Today, there are several factors driving the adoption of HA. “First, there has been a convergence of technologies that make home automation easy to use for almost everyone,” Pyle said. “Access control, lighting control, energy management and video are seamlessly integrated in a single platform. HA access through the Internet and mobile phones allow users control of their system without physically being in the home.”
TCP/IP spread like virtual wildfire and ignited the possibility of HA going mainstream. “All security solutions are moving to IP technology,” said Marc Cuadras, Export Area Manager, Golmar. It simplifies network structure and reduces wiring equipment and installation costs by unifying traditional video, audio, data and control cables into one Cat 5 or fiber-optic cable. Besides more bandwidth, it supports remote control over the Internet and expandability. The networkagnostic approach in TCP/IP makes it easy to use any existing network infrastructure, thus allowing more HA devices to be connected to an IP network. Such integration capacity and the cost-effectiveness of sharing the same infrastructure demonstrate huge potential in the future.
Better management devices with touch screens and user-friendly interfaces are innovations that turn what once seemed like sci-fi into reality. Instead of pushing button after button, touch screens allow customers interact directly with what is displayed. Also, customers can do so without any intermediate devices that would need to be held in their hands. Touch screens give customers easy access to HA systems and they work like magic.
Security and HA requirements differ by region and not only for communication frequencies and protocols. In some regions, home security is only used when no one is home while in others, it is only used when people are home, Ingram said.
Usage of different HA products depends on the maturity and perception of the market. People in North America hear more about home area networks and HA than anywhere else in the world, except for Korea, said Bob Heile, Chairman of the ZigBee Alliance. Korea is similar and even ahead of North America in some ways. In these markets, people want to control things around them. In Europe, HA is seen as the central appliance for energy management instead of the general-purpose environment, Heile said. HA is targeted to specific things such as smart appliances, programmable thermostats or remote controllers. Some Asian countries such as India and China are starting to notice HA. Customers in China, for instance, still do not know how HA can help manage home living, since customers tend to associate HA with home theater systems, Choy said. “Customers need to know that HA systems include security, fire, gas detection, access control, home appliances, lighting control and HVAC control.”
The requirements from wealthy and average homes are similar. They differ by services provided and amount of devices. In a high-end home, there are more peripherals.

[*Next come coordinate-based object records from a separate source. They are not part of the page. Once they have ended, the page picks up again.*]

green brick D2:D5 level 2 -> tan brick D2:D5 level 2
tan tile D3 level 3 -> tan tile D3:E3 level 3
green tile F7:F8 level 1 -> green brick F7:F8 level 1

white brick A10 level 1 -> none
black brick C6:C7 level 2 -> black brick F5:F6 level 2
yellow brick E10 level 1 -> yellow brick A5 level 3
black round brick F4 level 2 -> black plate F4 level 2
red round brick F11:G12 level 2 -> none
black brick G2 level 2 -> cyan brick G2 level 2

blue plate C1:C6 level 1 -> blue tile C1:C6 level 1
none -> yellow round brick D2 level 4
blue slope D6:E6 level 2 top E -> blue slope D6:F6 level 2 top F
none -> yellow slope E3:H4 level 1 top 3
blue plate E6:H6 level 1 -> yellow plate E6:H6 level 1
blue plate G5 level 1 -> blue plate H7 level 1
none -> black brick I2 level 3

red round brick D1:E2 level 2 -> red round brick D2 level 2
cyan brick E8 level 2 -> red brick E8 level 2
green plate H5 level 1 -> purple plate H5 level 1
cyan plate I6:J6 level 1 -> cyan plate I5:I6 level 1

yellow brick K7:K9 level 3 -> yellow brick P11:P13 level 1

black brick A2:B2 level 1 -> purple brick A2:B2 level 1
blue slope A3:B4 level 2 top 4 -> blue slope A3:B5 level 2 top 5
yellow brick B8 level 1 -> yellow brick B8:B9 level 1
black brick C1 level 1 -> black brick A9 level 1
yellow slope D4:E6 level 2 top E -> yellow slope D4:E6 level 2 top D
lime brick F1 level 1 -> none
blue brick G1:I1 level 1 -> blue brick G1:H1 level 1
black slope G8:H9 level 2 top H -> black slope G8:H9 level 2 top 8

The design and installation for stand-alone homes is very straightforward, while apartment buildings are more complicated. This is not only due to project size , but also the number of stakeholders involved. For apartments, building management, maintenance and construction teams need to be consulted.
In apartment buildings, where the intercom serves as the first line of security, security systems may be more focused on notification for each apartment unit. Stand-alone homes are more open and may install more intrusion detectors and alarms. However, as far as the end user is concerned, most of the services are the same.